Pain isn’t proprietary, join the party.

     Compared to Sethi’s previous poetry, the poems in his latest collection are more concise and epigrammatic; they are more intellectual in some way, and the language is at the edge of experimentalism. Sethi lives in Mumbai; he is the author of seven books of poetry and has been widely published in reviews and magazines such as London MagazineThe Fortnightly ReviewStand MagazineDreich and many others. Sethi has been involved with the poetic process for fifty years and has been publishing seriously for the last 40 years. He is a voracious reader and posts his poems daily on his Instagram and Twitter accounts, though he joined social media less than a year ago. Sethi is therefore constantly immersed in poetry which is part of his essence and fuses with his everyday life.
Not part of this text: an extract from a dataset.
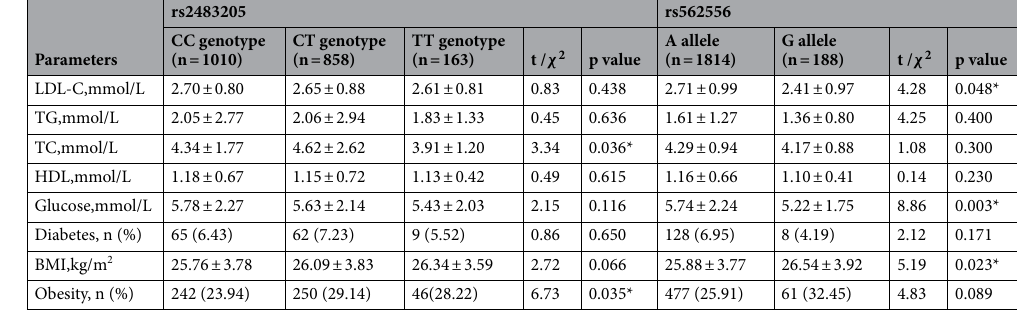
Table 6. The comparison of CAD associated risk factors between different genotypes of rs2483205 and rs562556 polymorphisms. LDL-C low density lipoprotein-cholesterol, TG triglyceride, TC total cholesterol,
     In this collection, the themes of love, solitude, loss, grief and old age are barely sketched in an existential journey in which only poetry seems to hold things together. Certainties and relationships have disintegrated, and everything is questioned in witty lines that cannot be made into illusions. The protagonist is alert and has a seemingly detached attitude that nevertheless conveys a wish to contribute in line with a compulsory instinct to share and connect to a wider world, which is what happens on social media. The reader needs to find the key to understanding this fascinating labyrinthine reasoning and to finally get immersed in the riveting rhythm of Sethi’s lines:

Leave-taking

You and I are no scholars of horology,

but time wraps in bespoke. Detritus

blocks our way, deterring us from

zooming into a xyst. We don’t need

the descant of a dragoman. We know

it’s clock out on a timepiece that refuses

to ticktock. When fresh, we lacked the grace

to smell the flowers. Rearranging an old

bouquet is no way to rev it up.

     Reading Sethi is a challenging experience that entertains us but at the same time tests our beliefs and our capacities. The questions are open and the answers are not definite; they are an attempt to fill the emptiness, to make sense of the absurdities of life, to stay alive. The emphasis is on the process, not on the goal. It is a search for the right word, or the ‘absolute word’, as the Italian poet Giuseppe Ungaretti called it, the poetical word that might reveal a truth and give sense to our experience, reveal emotions and states of mind, and create realities. It is a journeying of the self and a meditation on life and being, on how to be and on what is important in life. There is no transcendental or spiritual allusion in this vision; everything seems to happen here and now in this flawed world that is dense with misunderstandings, conflicts, delusions and injustices. Sethi’s poems are an invitation to explore this perilous path leading towards an improbable conclusion that shifts every time we try to grasp it. This is a fascinating and stimulating collection of sharp poems that encompasses today’s anxieties and yearnings.